'Laat de natuur geld opbrengen in plaats van enkel een kostenpost te zijn'
“We mogen nooit genoegen nemen met ‘groene sausjes’ over gebouwen. We moeten vanuit de brede vastgoedsector met z’n allen impact creëren door op een integrale manier na te denken over grote stedelijke ontwikkelingen.” Dat vertelt Steven Delva, de gevierde landschapsarchitect met West-Vlaamse roots en intussen een internationale carrière met kantoren in Amsterdam, Stockholm en in Antwerpen. In aanloop van Futurebuild Belgium, spraken we met de man die tot de absolute Champions League in z’n vak behoort. Speciaal voor ons geeft hij een inkijk in hoe je via ondernemerschap de natuur zijn werk kan laten doen.

INTERVIEW met Steven Delva
Landschapsarchitect bij DELVA
“Het hoeft niet allemaal complex te zijn”, zegt Delva. “Waarom zou je niet de private wensen van ondernemers slim inzetten om maatschappelijke uitdagingen te doen slagen?” Het vat de levensvisie van deze man perfect samen. Zijn weg naar het geluk begon dan ook niet toevallig op de leemgronden van West-Vlaanderen. Steven Delva groeide op in een landbouwersgezin én in harmonie met de natuur. Van zijn ouders leerde hij dat goed zijn voor Moeder Aarde loont. Hoe gezonder de bodem, hoe rijker de oogst en hoe hoger dus de opbrengst. Opnieuw: de eenvoudige maar geniale logica.
“Een groen laagje aanbrengen op een gebouw kan iedereen. Ik wil impact creëren”, aldus een stellige Delva. Dat doet hij ook. Recent nog in Middelkerke, waar hij als landschapsarchitect de drijvende kracht was achter het SILT, het gerenommeerde casino. “We werkten er niet gewoon aan de vraag naar een casino, maar in feite aan een dijkverzwaringsproject. In plaats van een casino op de dijk te bouwen, hebben we dus het casino ingezet als middel om de dijk te verzwaren. Bovenop de dijk plaatsen we een duinformatie. Door verschillende vraagstukken aan elkaar te koppelen, hebben we de noodzakelijke veiligheid vergroot, de klimaatadaptatie gestimuleerd, natuur herintroduceert en gigantisch kosten bespaard. En dat via een integraal ontwerp: een sterk concept als basis waar alle actuele opgaven een antwoord kregen.”

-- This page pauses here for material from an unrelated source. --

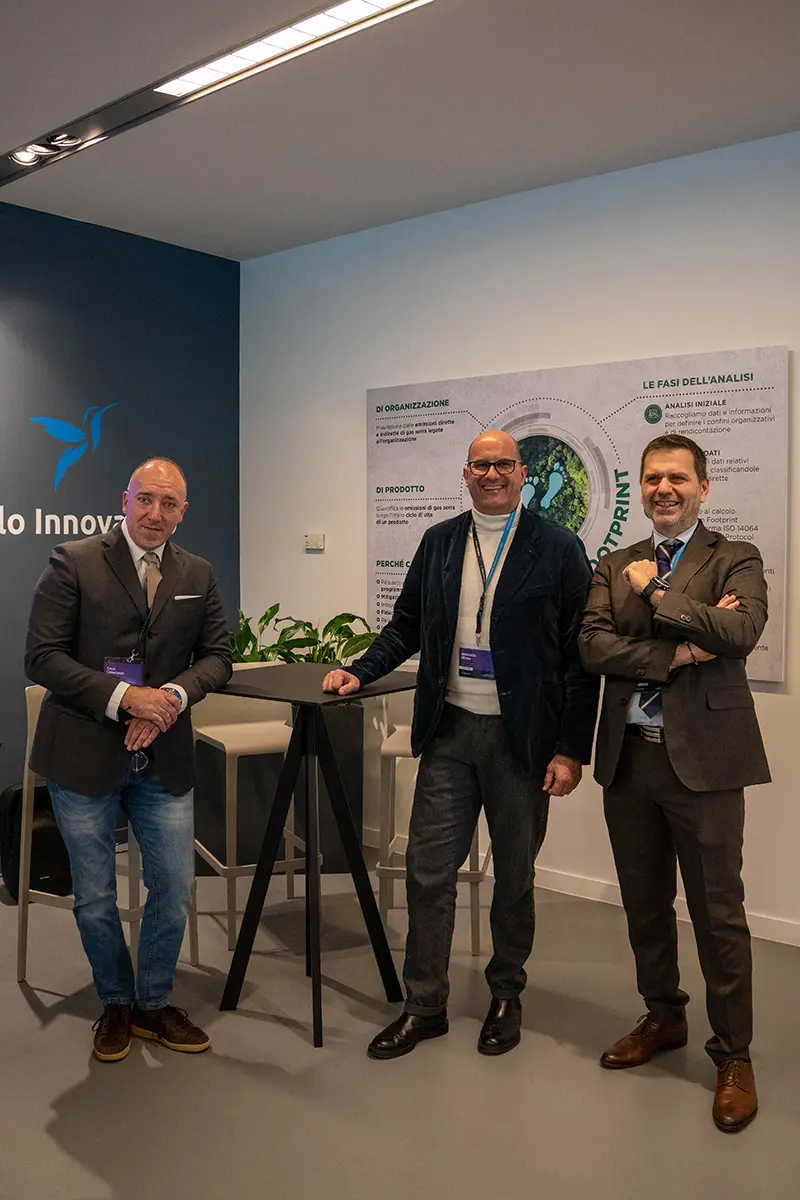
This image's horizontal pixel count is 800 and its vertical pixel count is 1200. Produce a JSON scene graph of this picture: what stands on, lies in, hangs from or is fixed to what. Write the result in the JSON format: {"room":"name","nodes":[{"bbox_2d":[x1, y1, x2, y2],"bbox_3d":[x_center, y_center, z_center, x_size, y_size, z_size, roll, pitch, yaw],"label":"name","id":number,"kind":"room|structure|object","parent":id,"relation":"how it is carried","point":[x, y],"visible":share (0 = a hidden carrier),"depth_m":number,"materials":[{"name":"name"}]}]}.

Een ander perfect voorbeeld is de laatste uitbreidingswijk van Lisse in Nederland, ook gekend als Geestwater. Op deze polder werd een volledige wijk bijgebouwd, weliswaar zonder dure grond aan te voeren en de aanwezige natuur teniet te doen. Integendeel, tussen de wetlands en het groen werden er 450 woningen gebouwd. Gevolg: het leverde de investeerder meer woningen op, het zorgde voor een pak minder verharding – waardoor de bouwkosten gereduceerd konden worden – de overheid behaalde haar waterdoelstellingen, en de natuurorganisatie zal straks de gronden gaan beheren.
“Het gaat nooit énkel over groen of énkel over de economie”, voegt de landschapsarchitect-stedenbouwkundige eraan toe. “Vastgoedinvesteerders die grote bouwprojecten uitvoeren en het groen er ‘bijnemen’ om de vergunning te verkrijgen: zo werkt het niet. Net zomin als wanneer de fanatieke groene jongens van elke vierkante meter beton fauna en flora willen maken zonder de economische realiteit te erkennen. Willen we de planeet redden en een aangename leefomgevingen creëren voor mens en dier, dan zullen we ervoor moeten zorgen dat ecologie de economie niet in de weg staat, en vice versa.”
Een stad die je via echte vergroening – geen groene saus – aantrekkelijker maakt, doet de wijk heropleven, zo zegt Delva. Zijn devies: start bij bouw- en investeringsprojecten daarom vanuit het landschap, de bodem, het water, om zo radicale en werkende antwoorden te geven op meerdere maatschappelijke noden. Automatisch kom je dan uit op het kruispunt van ecologie en economie, waar er stappen voorwaarts worden gezet. “Laat de natuur geld opbrengen in plaats van enkel een kostenpost te zijn. Gezond boerenverstand zit normaal gezien ingebakken in de cultuur der Lage Landen. Laten we het weer meer gebruiken, het zal ons maatschappelijk ver brengen.”